[Collected data entries]
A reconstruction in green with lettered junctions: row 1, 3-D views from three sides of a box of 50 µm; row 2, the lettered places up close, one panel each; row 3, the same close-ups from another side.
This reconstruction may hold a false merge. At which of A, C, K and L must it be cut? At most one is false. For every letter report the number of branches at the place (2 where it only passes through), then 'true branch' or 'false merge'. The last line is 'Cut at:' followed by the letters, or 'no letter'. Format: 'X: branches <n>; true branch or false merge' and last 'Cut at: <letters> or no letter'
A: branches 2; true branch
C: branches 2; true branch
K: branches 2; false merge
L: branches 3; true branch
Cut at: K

The problem:
Copy out the entries. Change nothing.

Task response:
A reconstruction in green with lettered junctions: row 1, 3-D views from three sides of a box of 50 µm; row 2, the lettered places up close, one panel each; row 3, the same close-ups from another side.
This reconstruction may hold a false merge. At which of A, C, K and L must it be cut? At most one is false. For every letter report the number of branches at the place (2 where it only passes through), then 'true branch' or 'false merge'. The last line is 'Cut at:' followed by the letters, or 'no letter'. Format: 'X: branches <n>; true branch or false merge' and last 'Cut at: <letters> or no letter'
A: branches 2; true branch
C: branches 2; true branch
K: branches 2; false merge
L: branches 3; true branch
Cut at: K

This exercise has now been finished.